Alman basınından özetler
21 Aralık 2011Süddeutsche Zeitung, Amerikan askerlerinin Irak'tan çekilmesinin hemen ardından gelen siyasî krizi şöyle değerlendiriyor:
“Irak siyaseti geçtiğimiz yıl birdenbire Amerikan işgal gücünün zoruyla barışçıl bir görünüme büründü. Ancak ilk fırsatta, Amerikan askerlerinin çekilmesinin hemen ertesi günü bu zoraki sükûnet bozuldu. Sanki dinlerin ve halk gruplarının barışçıl bir şekilde bir arada yaşamasına ve istikrara dair söylenen tüm o sözler unutuldu. Siyaset eski cephelere bölündü yine. Şii Başbakan Maliki çoğu Sünni yüzlerce eski Baas üyesini tutuklattı. Kriz şimdilik şiddete dönüşmedi. Maliki’nin bu hamleleri bir sınav olabilir. Amerikalılar için Irak’taki durum utanç verici, Irak içinse ölümcül.”
Euro krizi de Alman basınında gündemin üst sıralarındaki yerini koruyor. Berliner Morgenpost gazetesinin yorumu şöyle:
“Ortak para biriminin fikir babaları, dönemin Fransa ve Almanya liderleri Mitterand ve Kohl, Euro’nun bir daha geri dönmemek üzere Avrupa’yı birleştireceğine inanmıştı. Oysa Euro bugün tehlikede. Euro, kendi çelişkilerinin; işlerliğini yitirmiş üye ülkelerin, demokratik parlamentoların halkı mütemadiyen memnun etme güdüsünün kurbanı. Şu anki yapısal kriz aslında ortak para birimine en başından beri eşlik ediyor. Para birimlerini birleştirmek, neredeyse devletleri birleştirmek kadar zordur. Para birimi, bir milletin tarihi, bugünü ve gelecekte ne olmak istediğinin ifadesidir. Eski güzel günlerin anısını, kötü günlerin gelmesinden duyulan korkuyu içinde barındırır. Bu böyle olduğu için Euro da imkânsızı başarma baskısı altında inliyor.”

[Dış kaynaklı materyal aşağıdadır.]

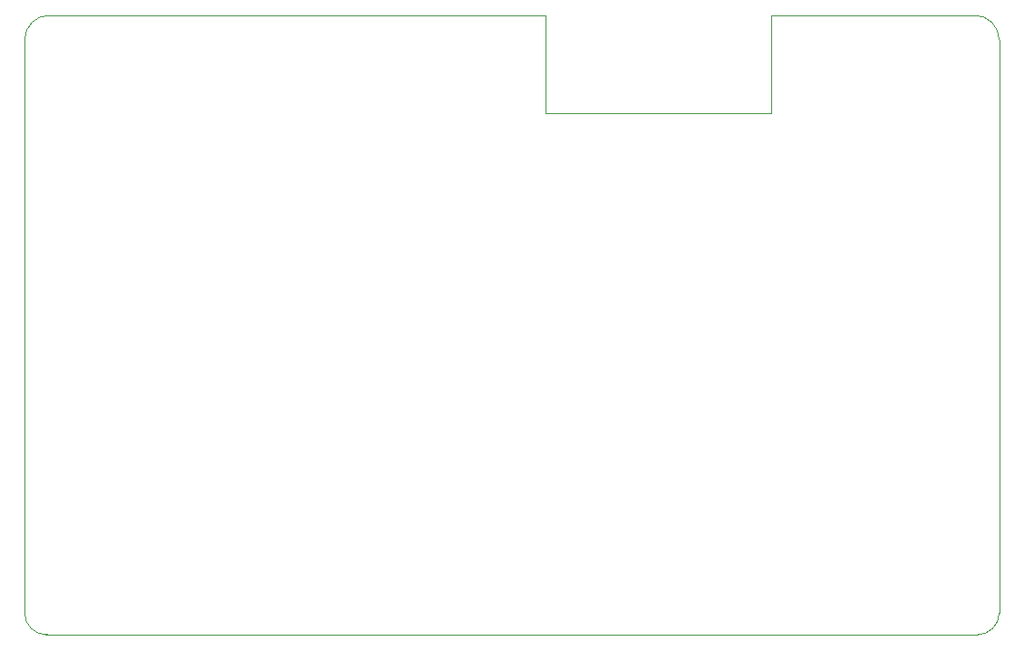
<source format=gbr>
%TF.GenerationSoftware,KiCad,Pcbnew,(6.0.10)*%
%TF.CreationDate,2023-03-03T00:05:23+07:00*%
%TF.ProjectId,wt32_sc01_ext,77743332-5f73-4633-9031-5f6578742e6b,rev?*%
%TF.SameCoordinates,Original*%
%TF.FileFunction,Profile,NP*%
%FSLAX46Y46*%
G04 Gerber Fmt 4.6, Leading zero omitted, Abs format (unit mm)*
G04 Created by KiCad (PCBNEW (6.0.10)) date 2023-03-03 00:05:23*
%MOMM*%
%LPD*%
G01*
G04 APERTURE LIST*
%TA.AperFunction,Profile*%
%ADD10C,0.038100*%
%TD*%
%TA.AperFunction,Profile*%
%ADD11C,0.150000*%
%TD*%
G04 APERTURE END LIST*
D10*
X-5710Y2031620D02*
X-5710Y55625620D01*
X-5680Y2031620D02*
G75*
G03*
X2026290Y-380I2031980J-20D01*
G01*
X69717290Y57911620D02*
X69717290Y48767620D01*
X69717290Y57911620D02*
X88767290Y57911620D01*
X91053290Y2031620D02*
X91053290Y55625620D01*
X91053320Y55625620D02*
G75*
G03*
X88767290Y57911620I-2286020J-20D01*
G01*
X2153290Y-380D02*
X89021290Y-380D01*
X69717290Y48767620D02*
X48635290Y48767620D01*
X48635290Y57911620D02*
X2280290Y57911620D01*
X2280290Y57911610D02*
G75*
G03*
X-5710Y55625620I10J-2286010D01*
G01*
X48635290Y57911620D02*
X48635290Y48767620D01*
X89021290Y-390D02*
G75*
G03*
X91053290Y2031620I10J2031990D01*
G01*
D11*
X2026290Y-380D02*
X2153290Y-380D01*
M02*

</source>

Allgemeine Zeitung ise Almanya’nın krizden çok fazla etkilenmemesi nedeniyle ülkede rahat bir havanın hüküm sürdüğüne dikkat çekiyor ve uyarıyor:
“Euro krizini insanlar sadece gazete ve televizyonlardan biliyor. Cepteki para büyük ölçüde artınca tüketim isteği doğuyor, işsizlik oranının çok düşük olması, gelecek korkusunu alıp götürüyor. Bankaların tasarruflara uyguladığı gülünç faizler, ev, daire ya da en azından otomobil satın almaya yöneltiyor. Yani her şey bal kaymak mı? Maalesef hayır. Avrupa’nın kökleşmiş bir sorunu var. Bu sorun, uzlaşma becerisine sahip olmayan ve bunu kararlılık olarak gören orta sınıf aktörlerden kaynaklanıyor. Bu güzel günlerin devamı isteniyorsa o zaman kökten kararlar alma zamanı gelmiştir. Gerekirse hesabını iyi tutamayan ya da tutmak istemeyenlere etkin müdahaleye karşı çıkanları dışarıda bırakarak.”
Almanya Cumhurbaşkanı Christian Wulff’un Aşağı Saksonya Eyaleti Başbakanı'yken bir tanıdığından özel kredi almasıyla başlayan tartışmalar sürüyor. Wulff’un o dönemde diğer tanıdıklarının imkânlarından da yararlandığını gösteren ayrıntıların ortaya çıkması, siyaset ve etik kavramlarını yeniden tartışmaya açtı. Süddeutsche Zeitung'un yorumu şöyle:
“Açıkça görülüyor ki, Christian Wulff eyalet başbakanıyken herkesi mıknatıs gibi kendine çekiyordu. Şimdi ise bu, onun için nahoş bir durum. Demokrasinin tesadüfleri onu bugün, tek başına büyük öneme sahip, herkesin gözünün üstünde olduğu bir makama getirdi. Hayır, konu bu makama sahip kişinin mükemmel olması gerektiği değil. Ama bu makama sahip kişi, sözleri ve hareketleriyle, geçmişteki hatalarını gördüğünü ve bu hataları devam ettirmeyeceğini açıkça ortaya koymalıdır.”